Task goal: Without including any picture, copy the entries that follow word for word.

Records excerpted from a collection
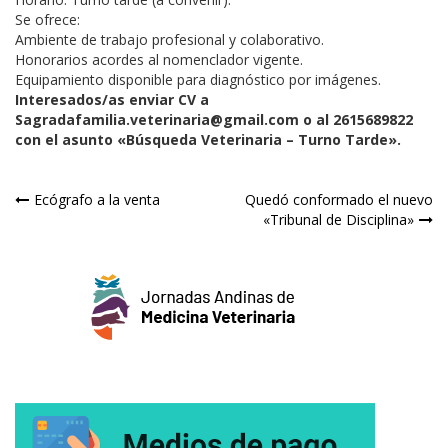
​Se ofrece:
​Ambiente de trabajo profesional y colaborativo.
​Honorarios acordes al nomenclador vigente.
​Equipamiento disponible para diagnóstico por imágenes.
Interesados/as enviar CV a
Sagradafamilia.veterinaria@gmail.com o al 2615689822
con el asunto «Búsqueda Veterinaria – Turno Tarde».
Navegación
Ecógrafo a la venta
Quedó conformado el nuevo
«Tribunal de Disciplina»
de
entradas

Written answer:
​Se ofrece:
​Ambiente de trabajo profesional y colaborativo.
​Honorarios acordes al nomenclador vigente.
​Equipamiento disponible para diagnóstico por imágenes.
Interesados/as enviar CV a
Sagradafamilia.veterinaria@gmail.com o al 2615689822
con el asunto «Búsqueda Veterinaria – Turno Tarde».
Navegación
Ecógrafo a la venta
Quedó conformado el nuevo
«Tribunal de Disciplina»
de
entradas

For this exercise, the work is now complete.